Any vocational counselor who fails to reckon first with the homemaking career of girls is therefore blind to the facts of life. All education, all training, must be considered in its bearing on the one vocation, homemaking. The time will come when the occupations of boys and men must likewise be considered in relation to homemaking, but that problem is not the province of this book.

Women will bear and rear the children of the future, just as they have borne and reared the children of the past. But under what conditions the best or those less worthy? And what women again, the best or those less worthy? Has woman been freed from subjection, from an inferior place in the scheme of life, only to become so intoxicated with a personal freedom, with her own personal ambition, that she fails to see what emancipation really means?
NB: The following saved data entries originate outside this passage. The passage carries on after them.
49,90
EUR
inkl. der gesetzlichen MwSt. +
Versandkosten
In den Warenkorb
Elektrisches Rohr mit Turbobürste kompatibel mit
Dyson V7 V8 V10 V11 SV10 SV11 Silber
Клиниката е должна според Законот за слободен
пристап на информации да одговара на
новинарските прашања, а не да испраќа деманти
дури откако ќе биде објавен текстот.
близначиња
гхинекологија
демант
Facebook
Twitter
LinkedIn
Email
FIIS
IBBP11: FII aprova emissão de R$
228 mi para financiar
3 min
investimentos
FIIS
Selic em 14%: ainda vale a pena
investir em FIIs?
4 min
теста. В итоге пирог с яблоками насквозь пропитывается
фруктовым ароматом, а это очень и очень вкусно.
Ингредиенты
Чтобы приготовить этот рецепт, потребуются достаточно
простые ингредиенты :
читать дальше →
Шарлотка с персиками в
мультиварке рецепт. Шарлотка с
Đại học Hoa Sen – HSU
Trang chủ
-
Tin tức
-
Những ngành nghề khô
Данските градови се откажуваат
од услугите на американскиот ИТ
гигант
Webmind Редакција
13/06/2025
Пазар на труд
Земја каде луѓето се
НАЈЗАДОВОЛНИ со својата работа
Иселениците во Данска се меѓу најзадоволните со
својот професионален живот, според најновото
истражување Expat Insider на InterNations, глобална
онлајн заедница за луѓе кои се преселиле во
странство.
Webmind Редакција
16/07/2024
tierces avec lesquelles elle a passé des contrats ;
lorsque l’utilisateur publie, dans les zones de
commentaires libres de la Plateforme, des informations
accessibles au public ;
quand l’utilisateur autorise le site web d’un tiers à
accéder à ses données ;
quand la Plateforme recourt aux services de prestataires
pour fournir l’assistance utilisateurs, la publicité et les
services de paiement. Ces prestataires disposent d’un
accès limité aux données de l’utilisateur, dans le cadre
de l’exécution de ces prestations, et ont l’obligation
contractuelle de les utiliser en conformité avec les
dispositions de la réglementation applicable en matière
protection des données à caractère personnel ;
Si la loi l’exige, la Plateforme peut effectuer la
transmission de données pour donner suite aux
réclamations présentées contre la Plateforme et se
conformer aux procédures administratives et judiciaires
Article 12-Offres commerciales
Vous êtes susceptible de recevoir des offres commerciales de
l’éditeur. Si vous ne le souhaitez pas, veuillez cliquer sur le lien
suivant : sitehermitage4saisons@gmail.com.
Will she be contented merely to imitate man rather than to work out a destiny of her own? We think not. When the first flush of freedom has passed, the pendulum will turn again and woman will find a truer place than she knows now or has known.

Two obstacles to the successful pursuit of her ultimate vocation stand prominently before the young woman of to-day: first, the instruction of the times has imbued her with too little respect for her calling; second, her education teaches her how to do almost everything except how to follow this calling in the scientific spirit of the day. She may scorn housework as drudgery, but no voice is raised to show her that it may be made something else. With the advent of vocational guidance, vocational training of necessity follows close behind. And with vocational training must come a proper appreciation, among the other businesses of life, of this “business of being a woman.”

Must we then educate the girl to be a homemaker, and keep her out of the industrial life which has claimed her so swiftly and in which she has found so much of her emancipation? No, we could not, if we would, keep her from the outside life. We must rather recognize her double vocation and, difficult though it seem, must educate her for both phases of her “business.” She will be not only the better woman, but the better worker, because of the very breadth of her vocational horizon.

Training for homemaking, then, must go hand in hand with training for some phase of industrial life. Vocational guides must consider not only inclination and temperament, but physical condition and the supply and demand of the industrial world. They will consider the girl not merely as an industrial worker, but as a potential homemaker. They will, therefore, also study the effect of various vocations upon homemaking capabilities.

How then shall the teaching of this double vocation be approached? How shall we, as teachers of girls, make them capable of becoming homemakers? How shall we make them see that homemaking and the world’s work may go hand in hand, so that they will desire in time to turn from their industrial service to the later and better destiny of making a home? This book offers its contribution toward answering these questions.